**What this task involves**
Each line of the listing below containing the word "medulla" should be returned.

**Data for review**
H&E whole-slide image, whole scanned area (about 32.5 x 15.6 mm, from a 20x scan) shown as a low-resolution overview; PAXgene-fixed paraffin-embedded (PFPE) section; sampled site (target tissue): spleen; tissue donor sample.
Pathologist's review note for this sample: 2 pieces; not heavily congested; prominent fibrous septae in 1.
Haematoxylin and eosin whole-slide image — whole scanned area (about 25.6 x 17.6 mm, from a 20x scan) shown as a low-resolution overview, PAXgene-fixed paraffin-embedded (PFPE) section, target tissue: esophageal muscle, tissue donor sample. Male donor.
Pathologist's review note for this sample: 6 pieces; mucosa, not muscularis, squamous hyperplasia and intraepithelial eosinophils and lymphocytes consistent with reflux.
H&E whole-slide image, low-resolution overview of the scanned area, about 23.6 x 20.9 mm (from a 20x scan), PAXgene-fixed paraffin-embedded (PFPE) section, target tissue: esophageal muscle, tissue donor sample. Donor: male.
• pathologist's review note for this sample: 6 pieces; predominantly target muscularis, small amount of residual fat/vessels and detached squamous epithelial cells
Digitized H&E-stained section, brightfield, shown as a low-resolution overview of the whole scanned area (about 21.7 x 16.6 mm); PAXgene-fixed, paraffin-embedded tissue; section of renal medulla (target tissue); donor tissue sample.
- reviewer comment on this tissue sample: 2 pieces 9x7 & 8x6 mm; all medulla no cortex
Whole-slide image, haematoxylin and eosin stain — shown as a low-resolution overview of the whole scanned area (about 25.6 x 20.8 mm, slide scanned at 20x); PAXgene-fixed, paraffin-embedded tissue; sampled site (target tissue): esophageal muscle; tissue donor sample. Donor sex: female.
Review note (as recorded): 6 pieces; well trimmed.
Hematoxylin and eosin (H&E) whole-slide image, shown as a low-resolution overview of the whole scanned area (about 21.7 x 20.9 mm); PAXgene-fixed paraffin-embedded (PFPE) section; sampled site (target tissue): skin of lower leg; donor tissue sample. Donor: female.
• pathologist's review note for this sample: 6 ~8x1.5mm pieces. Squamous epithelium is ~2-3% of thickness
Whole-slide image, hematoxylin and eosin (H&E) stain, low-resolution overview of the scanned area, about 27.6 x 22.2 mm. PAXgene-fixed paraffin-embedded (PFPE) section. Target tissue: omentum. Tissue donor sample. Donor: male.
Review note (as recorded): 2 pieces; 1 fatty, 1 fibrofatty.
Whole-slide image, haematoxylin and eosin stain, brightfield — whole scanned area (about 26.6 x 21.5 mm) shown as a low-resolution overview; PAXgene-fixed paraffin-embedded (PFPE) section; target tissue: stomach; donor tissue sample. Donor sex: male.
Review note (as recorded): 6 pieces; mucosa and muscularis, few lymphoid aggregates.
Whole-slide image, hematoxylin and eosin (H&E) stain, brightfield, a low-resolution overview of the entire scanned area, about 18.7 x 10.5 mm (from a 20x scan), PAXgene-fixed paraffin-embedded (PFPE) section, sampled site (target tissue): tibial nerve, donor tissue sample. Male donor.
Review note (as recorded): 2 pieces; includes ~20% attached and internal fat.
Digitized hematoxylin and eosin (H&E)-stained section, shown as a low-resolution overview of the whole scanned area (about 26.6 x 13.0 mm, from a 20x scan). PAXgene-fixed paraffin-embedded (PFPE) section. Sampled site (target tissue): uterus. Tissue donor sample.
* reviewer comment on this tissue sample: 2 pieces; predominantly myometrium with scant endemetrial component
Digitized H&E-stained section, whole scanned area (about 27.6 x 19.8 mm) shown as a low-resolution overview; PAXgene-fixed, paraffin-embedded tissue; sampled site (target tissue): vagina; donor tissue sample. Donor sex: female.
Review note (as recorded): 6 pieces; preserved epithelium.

**Result**
Digitized H&E-stained section, brightfield, shown as a low-resolution overview of the whole scanned area (about 21.7 x 16.6 mm); PAXgene-fixed, paraffin-embedded tissue; section of renal medulla (target tissue); donor tissue sample.
- reviewer comment on this tissue sample: 2 pieces 9x7 & 8x6 mm; all medulla no cortex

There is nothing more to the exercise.